It’s still shocking to me that people will spew slurs in front of me, as if me being white means I won’t mind. I was raised by an ultra-liberal mother who considers it the height of rudeness to even notice differences. I think that’s backlash from being raised by racists herself. My grandmother, bless her heart, knows she’s wrong, and knows she’s too old to change her thinking. I’ve never heard her say anything cruel, but I’ve heard her say plenty of ignorant things. We were once watching a makeover show, and they were making over a black woman. She asked me if I had “ever felt a colored person’s hair? What does it feel like?” She’s not mean, just admittedly ignorant.
I’m not like my mother, though. I have friends of many races, and it’s something we can talk and joke about. Common topic is who’s scarier, angry black mom or angry Jewish mom? We haven’t come to a conclusion yet.
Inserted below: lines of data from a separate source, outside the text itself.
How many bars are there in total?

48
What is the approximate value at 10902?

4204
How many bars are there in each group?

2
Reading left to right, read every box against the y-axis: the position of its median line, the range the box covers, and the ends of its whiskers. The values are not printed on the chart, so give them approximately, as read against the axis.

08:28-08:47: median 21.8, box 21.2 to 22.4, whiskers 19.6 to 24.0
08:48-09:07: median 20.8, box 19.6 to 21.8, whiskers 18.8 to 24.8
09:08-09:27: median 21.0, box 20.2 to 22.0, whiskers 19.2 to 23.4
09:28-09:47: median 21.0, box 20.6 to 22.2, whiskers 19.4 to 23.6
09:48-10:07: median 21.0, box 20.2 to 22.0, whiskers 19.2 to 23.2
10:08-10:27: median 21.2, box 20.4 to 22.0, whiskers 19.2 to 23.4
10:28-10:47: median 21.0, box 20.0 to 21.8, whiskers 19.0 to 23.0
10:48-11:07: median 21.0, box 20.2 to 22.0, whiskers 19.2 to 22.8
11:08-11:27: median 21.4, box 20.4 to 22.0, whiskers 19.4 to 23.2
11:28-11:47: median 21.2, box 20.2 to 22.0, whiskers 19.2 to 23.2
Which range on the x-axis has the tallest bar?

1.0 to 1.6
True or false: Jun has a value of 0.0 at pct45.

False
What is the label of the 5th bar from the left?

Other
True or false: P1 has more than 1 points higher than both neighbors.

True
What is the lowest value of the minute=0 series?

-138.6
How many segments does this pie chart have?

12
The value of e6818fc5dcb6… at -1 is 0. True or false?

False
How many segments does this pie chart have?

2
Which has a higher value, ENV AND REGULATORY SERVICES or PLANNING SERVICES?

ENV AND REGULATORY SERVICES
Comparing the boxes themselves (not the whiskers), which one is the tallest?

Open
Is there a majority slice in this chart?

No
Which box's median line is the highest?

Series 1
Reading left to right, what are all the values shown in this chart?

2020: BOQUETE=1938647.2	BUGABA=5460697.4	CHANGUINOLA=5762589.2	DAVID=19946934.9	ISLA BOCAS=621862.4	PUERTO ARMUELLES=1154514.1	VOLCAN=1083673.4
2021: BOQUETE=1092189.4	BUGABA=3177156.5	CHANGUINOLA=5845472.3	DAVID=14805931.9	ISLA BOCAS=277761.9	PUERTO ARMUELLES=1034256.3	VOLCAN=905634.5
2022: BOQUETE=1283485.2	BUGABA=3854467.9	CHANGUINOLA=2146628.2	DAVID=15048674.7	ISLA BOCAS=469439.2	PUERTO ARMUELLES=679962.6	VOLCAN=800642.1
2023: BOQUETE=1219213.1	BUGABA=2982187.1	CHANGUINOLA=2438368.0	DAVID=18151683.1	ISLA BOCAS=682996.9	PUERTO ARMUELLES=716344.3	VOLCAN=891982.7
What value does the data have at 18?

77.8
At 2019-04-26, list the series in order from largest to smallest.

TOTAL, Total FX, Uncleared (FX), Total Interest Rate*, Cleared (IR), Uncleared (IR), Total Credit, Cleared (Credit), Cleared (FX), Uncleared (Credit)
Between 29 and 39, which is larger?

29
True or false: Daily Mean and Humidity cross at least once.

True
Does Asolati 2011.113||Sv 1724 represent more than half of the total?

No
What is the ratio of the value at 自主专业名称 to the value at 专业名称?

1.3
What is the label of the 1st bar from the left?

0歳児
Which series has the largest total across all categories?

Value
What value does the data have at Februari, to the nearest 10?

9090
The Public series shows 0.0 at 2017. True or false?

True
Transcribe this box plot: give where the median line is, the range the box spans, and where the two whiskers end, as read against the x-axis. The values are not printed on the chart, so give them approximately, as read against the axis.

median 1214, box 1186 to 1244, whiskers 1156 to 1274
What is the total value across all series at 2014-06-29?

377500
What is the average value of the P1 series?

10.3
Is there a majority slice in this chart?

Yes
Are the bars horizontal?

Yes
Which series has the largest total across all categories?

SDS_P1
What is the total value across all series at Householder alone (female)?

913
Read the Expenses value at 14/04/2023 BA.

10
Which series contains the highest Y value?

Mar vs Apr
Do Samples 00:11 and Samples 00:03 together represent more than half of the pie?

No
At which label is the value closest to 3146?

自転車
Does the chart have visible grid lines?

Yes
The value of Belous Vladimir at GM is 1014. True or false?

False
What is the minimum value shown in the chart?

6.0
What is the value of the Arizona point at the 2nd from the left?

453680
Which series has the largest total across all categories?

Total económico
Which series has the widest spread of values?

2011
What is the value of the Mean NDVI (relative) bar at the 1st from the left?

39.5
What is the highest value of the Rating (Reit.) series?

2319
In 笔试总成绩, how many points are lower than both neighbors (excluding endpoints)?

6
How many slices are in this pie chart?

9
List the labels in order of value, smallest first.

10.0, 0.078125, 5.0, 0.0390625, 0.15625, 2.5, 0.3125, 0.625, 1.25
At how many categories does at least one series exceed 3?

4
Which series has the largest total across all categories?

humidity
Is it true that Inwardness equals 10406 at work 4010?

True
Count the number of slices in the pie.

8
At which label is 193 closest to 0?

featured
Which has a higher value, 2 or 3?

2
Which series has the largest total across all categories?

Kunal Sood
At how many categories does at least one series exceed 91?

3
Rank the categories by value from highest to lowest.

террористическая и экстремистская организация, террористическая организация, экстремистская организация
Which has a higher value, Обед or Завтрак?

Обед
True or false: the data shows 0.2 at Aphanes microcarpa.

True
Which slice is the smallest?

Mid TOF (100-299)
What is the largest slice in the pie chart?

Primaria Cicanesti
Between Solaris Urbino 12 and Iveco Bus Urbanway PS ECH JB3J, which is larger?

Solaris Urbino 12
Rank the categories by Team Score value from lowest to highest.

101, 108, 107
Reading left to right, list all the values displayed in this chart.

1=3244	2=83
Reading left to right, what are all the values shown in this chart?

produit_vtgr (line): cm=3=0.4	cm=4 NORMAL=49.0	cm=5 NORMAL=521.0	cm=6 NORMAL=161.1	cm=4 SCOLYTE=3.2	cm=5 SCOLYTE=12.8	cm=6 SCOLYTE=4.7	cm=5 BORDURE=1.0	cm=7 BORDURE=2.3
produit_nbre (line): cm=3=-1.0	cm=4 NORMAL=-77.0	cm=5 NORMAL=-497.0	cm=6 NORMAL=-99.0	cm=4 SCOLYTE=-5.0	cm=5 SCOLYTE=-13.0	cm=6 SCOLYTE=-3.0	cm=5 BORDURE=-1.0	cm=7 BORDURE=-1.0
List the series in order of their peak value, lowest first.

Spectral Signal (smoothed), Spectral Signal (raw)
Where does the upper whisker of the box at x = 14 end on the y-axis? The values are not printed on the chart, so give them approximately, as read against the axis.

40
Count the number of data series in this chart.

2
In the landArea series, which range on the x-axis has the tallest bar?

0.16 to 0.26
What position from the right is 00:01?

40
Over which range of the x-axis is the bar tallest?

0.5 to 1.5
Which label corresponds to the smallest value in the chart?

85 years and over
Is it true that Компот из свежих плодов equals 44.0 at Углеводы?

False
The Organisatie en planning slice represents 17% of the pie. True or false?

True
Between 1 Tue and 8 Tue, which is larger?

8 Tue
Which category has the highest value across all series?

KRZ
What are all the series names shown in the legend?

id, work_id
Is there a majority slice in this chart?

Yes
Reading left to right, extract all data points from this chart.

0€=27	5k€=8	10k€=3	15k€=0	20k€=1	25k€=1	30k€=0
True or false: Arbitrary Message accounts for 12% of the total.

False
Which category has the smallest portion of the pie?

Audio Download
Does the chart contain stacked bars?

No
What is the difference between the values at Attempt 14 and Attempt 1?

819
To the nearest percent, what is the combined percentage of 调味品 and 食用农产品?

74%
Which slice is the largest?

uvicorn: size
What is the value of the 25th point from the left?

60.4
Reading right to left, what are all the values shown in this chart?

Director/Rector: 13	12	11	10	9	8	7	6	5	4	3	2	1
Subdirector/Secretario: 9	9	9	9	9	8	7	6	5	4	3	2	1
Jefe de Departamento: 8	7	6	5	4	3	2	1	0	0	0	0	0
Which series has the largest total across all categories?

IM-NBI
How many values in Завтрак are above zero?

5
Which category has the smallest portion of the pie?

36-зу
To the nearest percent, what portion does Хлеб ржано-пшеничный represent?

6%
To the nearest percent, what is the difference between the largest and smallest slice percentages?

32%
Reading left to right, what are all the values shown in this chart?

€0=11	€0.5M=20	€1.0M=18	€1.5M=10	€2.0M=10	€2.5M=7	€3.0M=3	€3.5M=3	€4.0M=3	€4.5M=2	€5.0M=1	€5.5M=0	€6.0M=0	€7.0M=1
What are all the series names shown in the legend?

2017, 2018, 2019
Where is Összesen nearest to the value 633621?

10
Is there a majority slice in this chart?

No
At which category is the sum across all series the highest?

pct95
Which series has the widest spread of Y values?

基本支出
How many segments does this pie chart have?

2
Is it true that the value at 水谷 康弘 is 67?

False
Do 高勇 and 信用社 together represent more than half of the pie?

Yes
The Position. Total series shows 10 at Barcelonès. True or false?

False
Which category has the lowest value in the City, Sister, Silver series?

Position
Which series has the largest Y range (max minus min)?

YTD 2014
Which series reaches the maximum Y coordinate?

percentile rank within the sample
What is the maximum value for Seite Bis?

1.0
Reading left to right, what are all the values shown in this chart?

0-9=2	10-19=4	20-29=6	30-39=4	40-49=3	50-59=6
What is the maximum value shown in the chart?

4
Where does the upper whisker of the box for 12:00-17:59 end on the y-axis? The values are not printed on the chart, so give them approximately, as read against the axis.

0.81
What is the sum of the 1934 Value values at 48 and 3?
I think (and I’m probably wrong, but I hope not) that the racism that gets passed to the next generation is watered down. It seems that people of my generation (I was born in 1983) are a lot more accepting as a whole than say, our grandparents were. My kids have friends from Africa, and friends from Mexico and friends from France; they don’t think anything of it when they see a picture of two grooms or two brides.
As to the OP, the most shocking example I’ve heard was from my own sister. Half-sister, actually. That’s not a term I usually use, because it doesn’t usually matter, but I guess here it does. She was raised by her father, who is certainly a racist, and while she knows better than to talk the way he does in front of me or Mom, she fucked up once. We were in line at the drugstore and she starts harping about “these niggers at school” right in front of the black cashier. I was mortified. I slapped her upside the back of the head and told her to wait for me outside. After I apologized to the clerk, I gave her a public dressing down she still remembers.
My husband, who doesn’t have a racist bone in his body, (his last ‘girlfriend’ was a black man, so I know this is so) comes home from work sometimes with off-color jokes he hears from the other mechanics. And I laugh, I can’t help it. It’s more akin to the reaction I’d have seeing someone get kicked in the balls. “Oh, that’s so painful bad, it’s funny” kind of thing.